Rewrite the records below, changing every "Guide" to "Handbook" and leaving everything else as it is.

Segment Start: DATA EXTRACTS

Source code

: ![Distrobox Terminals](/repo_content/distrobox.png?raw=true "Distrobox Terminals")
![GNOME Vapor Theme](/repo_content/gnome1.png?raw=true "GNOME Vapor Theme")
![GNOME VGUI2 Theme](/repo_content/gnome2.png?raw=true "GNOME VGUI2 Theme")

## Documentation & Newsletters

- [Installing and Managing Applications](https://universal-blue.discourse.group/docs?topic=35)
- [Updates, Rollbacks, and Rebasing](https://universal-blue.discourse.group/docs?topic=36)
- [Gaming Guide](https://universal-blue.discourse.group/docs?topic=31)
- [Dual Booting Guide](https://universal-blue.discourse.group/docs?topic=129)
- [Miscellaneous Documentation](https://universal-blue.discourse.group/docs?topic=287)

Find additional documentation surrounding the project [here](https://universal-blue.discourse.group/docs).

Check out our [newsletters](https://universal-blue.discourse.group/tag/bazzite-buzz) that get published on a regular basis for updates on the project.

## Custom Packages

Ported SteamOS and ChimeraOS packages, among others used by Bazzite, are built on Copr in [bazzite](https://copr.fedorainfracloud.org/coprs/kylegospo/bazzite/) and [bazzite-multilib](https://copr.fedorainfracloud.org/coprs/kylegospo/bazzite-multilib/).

Segment End: DATA EXTRACTS

» **ANSWER TO THIS EXERCISE**
Source code

: ![Distrobox Terminals](/repo_content/distrobox.png?raw=true "Distrobox Terminals")
![GNOME Vapor Theme](/repo_content/gnome1.png?raw=true "GNOME Vapor Theme")
![GNOME VGUI2 Theme](/repo_content/gnome2.png?raw=true "GNOME VGUI2 Theme")

## Documentation & Newsletters

- [Installing and Managing Applications](https://universal-blue.discourse.group/docs?topic=35)
- [Updates, Rollbacks, and Rebasing](https://universal-blue.discourse.group/docs?topic=36)
- [Gaming Handbook](https://universal-blue.discourse.group/docs?topic=31)
- [Dual Booting Handbook](https://universal-blue.discourse.group/docs?topic=129)
- [Miscellaneous Documentation](https://universal-blue.discourse.group/docs?topic=287)

Find additional documentation surrounding the project [here](https://universal-blue.discourse.group/docs).

Check out our [newsletters](https://universal-blue.discourse.group/tag/bazzite-buzz) that get published on a regular basis for updates on the project.

## Custom Packages

Ported SteamOS and ChimeraOS packages, among others used by Bazzite, are built on Copr in [bazzite](https://copr.fedorainfracloud.org/coprs/kylegospo/bazzite/) and [bazzite-multilib](https://copr.fedorainfracloud.org/coprs/kylegospo/bazzite-multilib/).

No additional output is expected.